Israël est affaibli. L'élection d'un homme à l'image aussi déplorable qu'Ariel Sharon, d'un général qui a dynamité des maisons palestiniennes avec des familles à l'intérieur, d'un militaire condamné par la Cour suprême de son pays pour sa responsabilité dans les massacres de Sabra et de Chatila, d'un criminel de guerre, en un mot, qui aurait relevé du TPI s'il avait existé, brouille l'image de la seule démocratie du Proche-Orient.

Dans plus d'un éditorial et bien des esprits, Israël devient une sorte de Serbie qui aurait plébiscité un Milosevic. Les Palestiniens les plus radicaux ne s'y sont d'ailleurs pas trompés. En n'arrêtant pas leurs violences, en appelant les Arabes israéliens à s'abstenir, ils ont joué le candidat du Likoud car ils voulaient, disaient-ils, qu'Israël montre son «vrai visage». De leur point de vue, ils n'avaient pas tort.

Ce nouveau premier ministre achève de faire d'Israël le responsable du blocage du processus de paix, un pays qui «tire sur des enfants» et ne sait pas se résoudre au compromis. Avec Ariel Sharon, une majorité d'Israéliens a cru s'assurer la sécurité. Elle n'a fait qu'offrir une victoire politique aux Palestiniens en défigurant Israël. Si le Likoud s'allie maintenant à la droite religieuse, le mal sera complet.

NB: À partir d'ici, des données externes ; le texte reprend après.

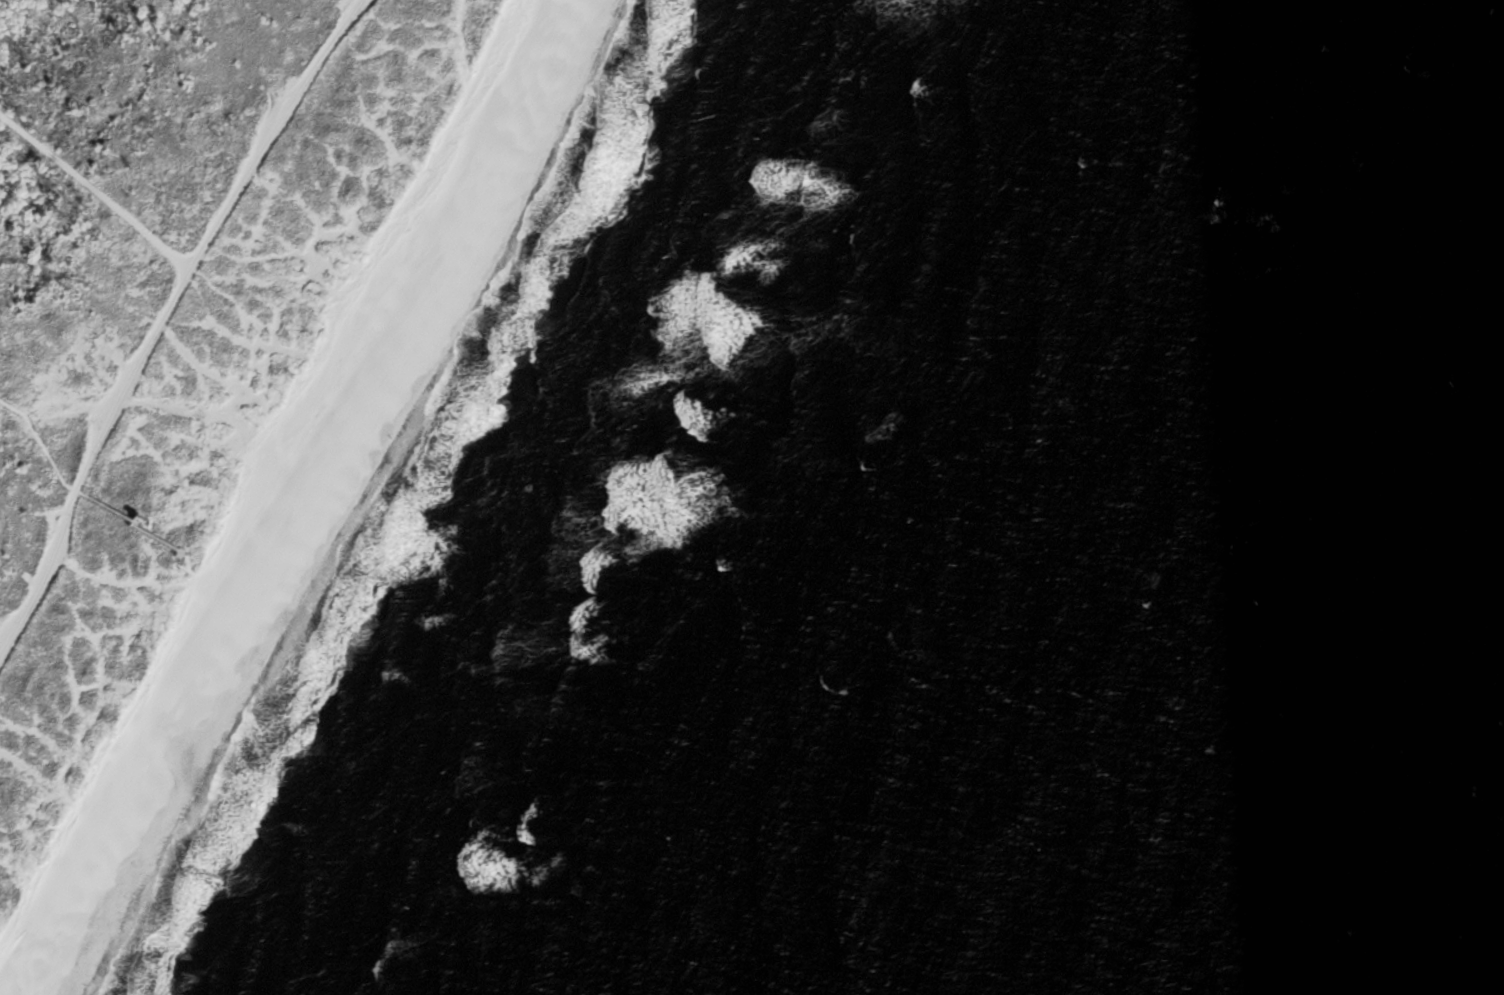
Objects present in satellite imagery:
road: (97, 191)
road: (163, 320)
road: (79, 494)
building: (140, 518)
road: (13, 864)

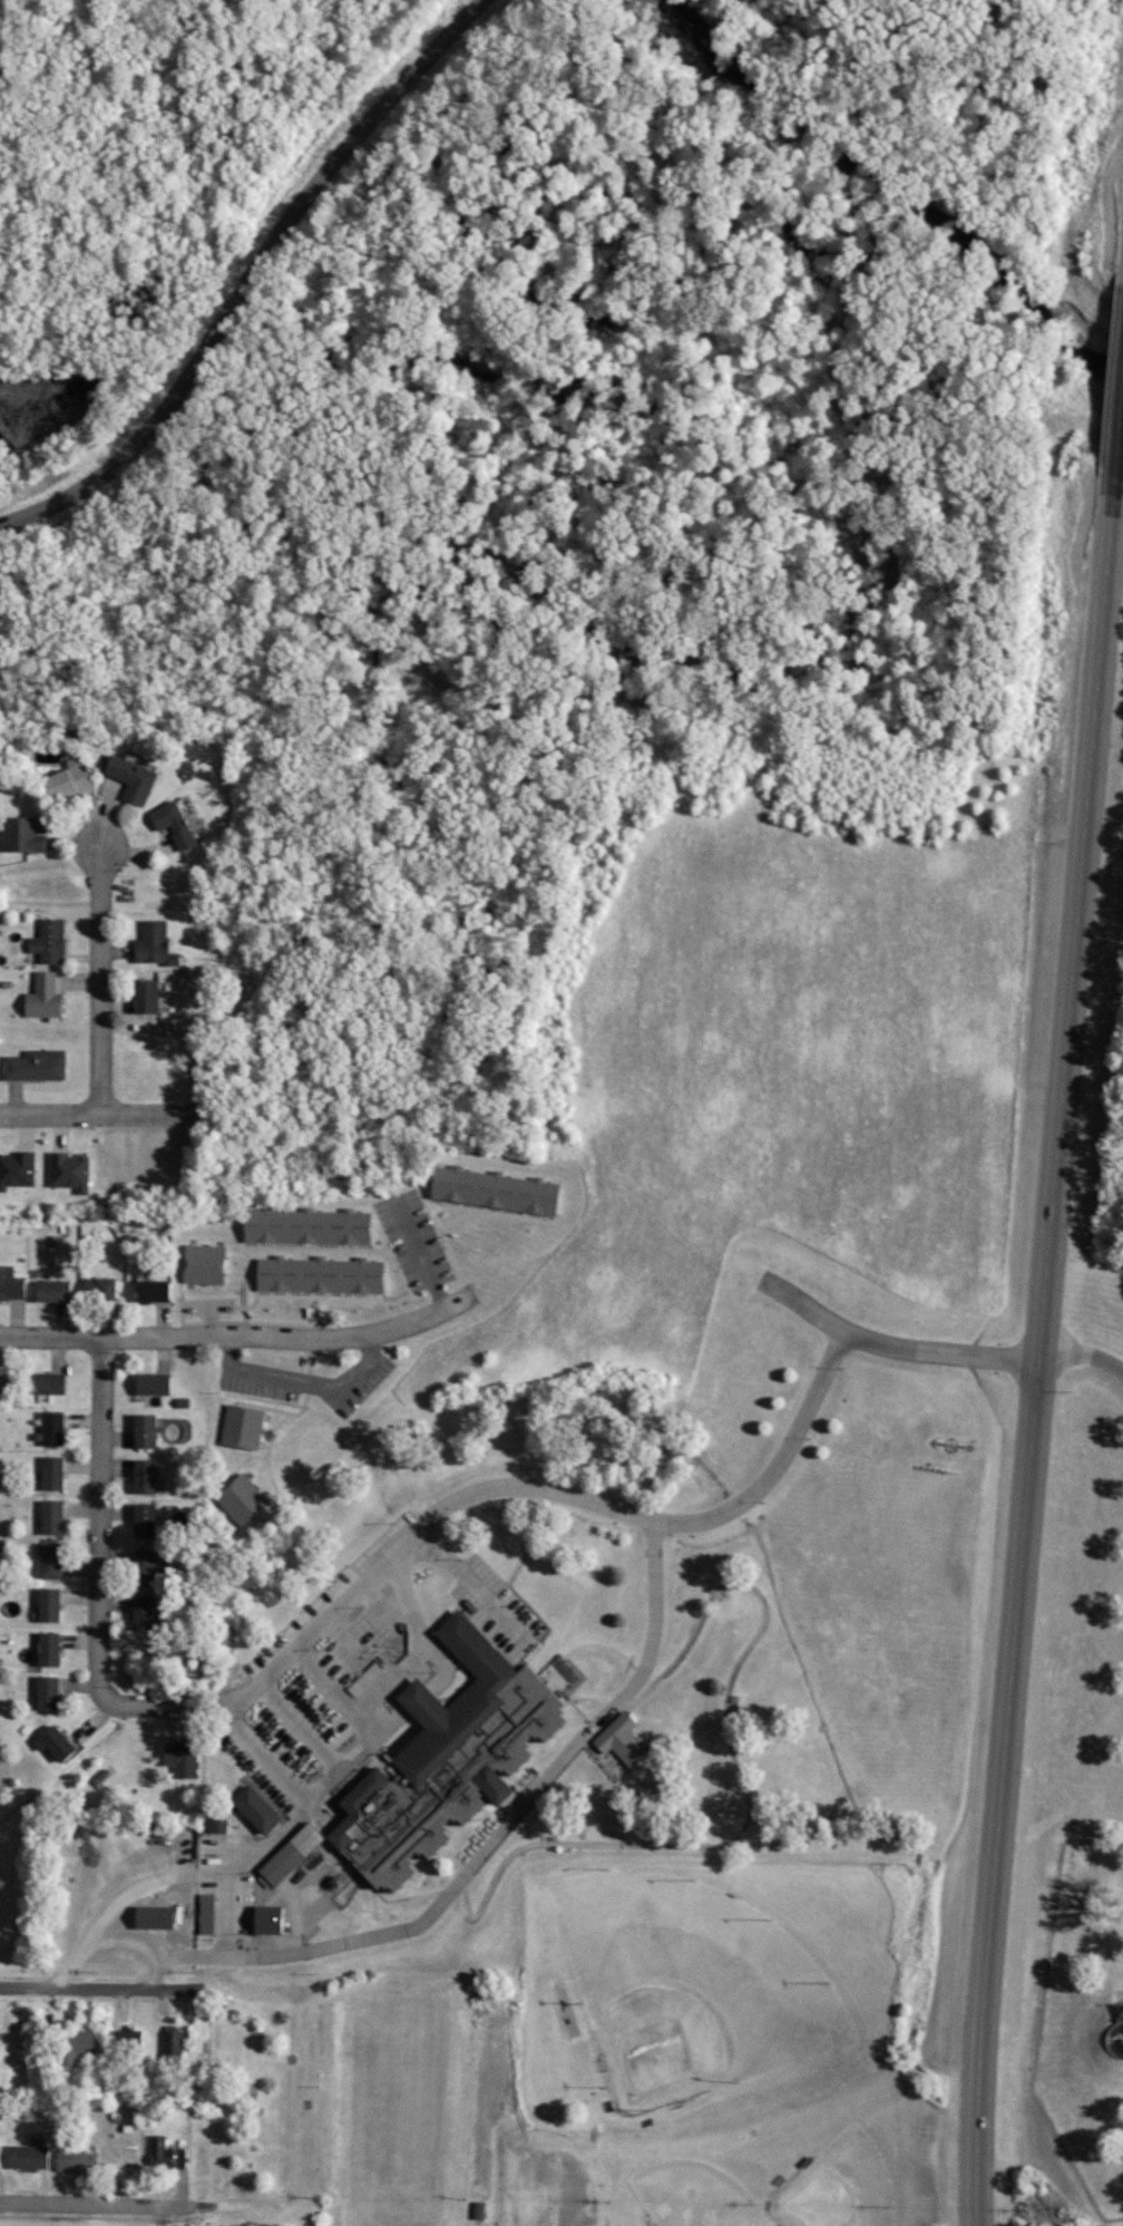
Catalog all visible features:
road: (230, 272)
building: (129, 778)
building: (63, 783)
building: (170, 823)
building: (19, 834)
building: (46, 941)
building: (150, 944)
road: (96, 974)
building: (141, 996)
building: (41, 997)
building: (32, 1065)
road: (100, 1114)
building: (15, 1169)
building: (66, 1171)
building: (490, 1190)
building: (303, 1225)
building: (201, 1264)
building: (315, 1275)
road: (1045, 1276)
building: (10, 1285)
building: (97, 1288)
building: (147, 1290)
building: (50, 1291)
road: (227, 1328)
road: (237, 1339)
road: (895, 1350)
road: (1082, 1358)
building: (45, 1383)
building: (150, 1384)
building: (239, 1427)
building: (48, 1428)
building: (139, 1431)
building: (48, 1473)
building: (139, 1476)
road: (540, 1487)
building: (238, 1498)
road: (99, 1510)
building: (48, 1517)
building: (140, 1520)
building: (46, 1560)
building: (139, 1567)
road: (470, 1580)
building: (44, 1605)
building: (138, 1614)
road: (599, 1644)
building: (43, 1649)
building: (42, 1693)
road: (414, 1701)
road: (128, 1711)
building: (618, 1740)
building: (50, 1743)
building: (178, 1759)
building: (441, 1760)
road: (633, 1784)
wastewater plant: (1080, 1806)
building: (251, 1809)
building: (214, 1823)
road: (288, 1824)
road: (691, 1843)
road: (483, 1849)
building: (286, 1854)
building: (204, 1914)
building: (151, 1917)
building: (264, 1920)
road: (91, 1987)
park: (690, 1987)
building: (127, 2042)
building: (170, 2045)
building: (69, 2046)
park: (642, 2055)
building: (0, 2152)
building: (166, 2153)
building: (28, 2157)
building: (74, 2160)
road: (600, 2167)
park: (838, 2184)
park: (687, 2187)
parking lot: (540, 2192)
road: (523, 2199)
road: (104, 2207)
road: (739, 2222)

Non seulement Israël aura pour longtemps perdu la sympathie d'une grande partie du monde mais l'illusion grandira chez les Palestiniens que la guerre peut amener la victoire. La jeunesse et les mouvements islamistes se diront qu'ils peuvent gagner par la guérilla ce qu'ils n'obtiennent pas par la négociation, que l'exemple du Sud-Liban le prouve, qu'Israël perd ses alliés et n'est plus invincible. C'est le scénario de la guerre, des passions religieuses, d'un long détour vers le compromis qui finira, un jour, par s'imposer.

Alors, avant qu'il ne soit trop tard, un rappel. Ehud Barak n'a pas perdu les élections parce que les Israéliens ne veulent plus de la paix. Ils ont voté Sharon parce que leur premier ministre avait accepté un partage de Jérusalem cet été à Camp-David, qu'il s'était ensuite résolu à un partage de la Vieille-Ville et à une souveraineté palestinienne sur l'Esplanade des Mosquées et que les Palestiniens ont répondu en demandant le droit au retour de trois millions et demi de réfugiés – en Israël et non pas dans la future Palestine.

Au moment où un gouvernement israélien franchissait le pas décisif, la direction palestinienne est sortie du cadre fondamental de la négociation: deux Etats pour deux peuples. Réclamer la reconnaissance de ce droit au retour, c'était nier le droit des Israéliens à leur Etat, exactement comme les Israéliens avaient si longtemps nié les droits palestiniens. Parce qu'ils ont craint de n'être pas suivis par les réfugiés, les dirigeants palestiniens ont refusé un accord qui leur offrait un Etat avec Jérusalem pour capitale.

Il n'est pas étonnant que ce refus ait conduit les Israéliens à donner leurs voix à un homme qui n'avait jamais cessé de dénoncer les accords d'Oslo. L'heure n'est pas à prendre parti pour un peuple contre un autre. L'heure est à renouer les fils de la paix.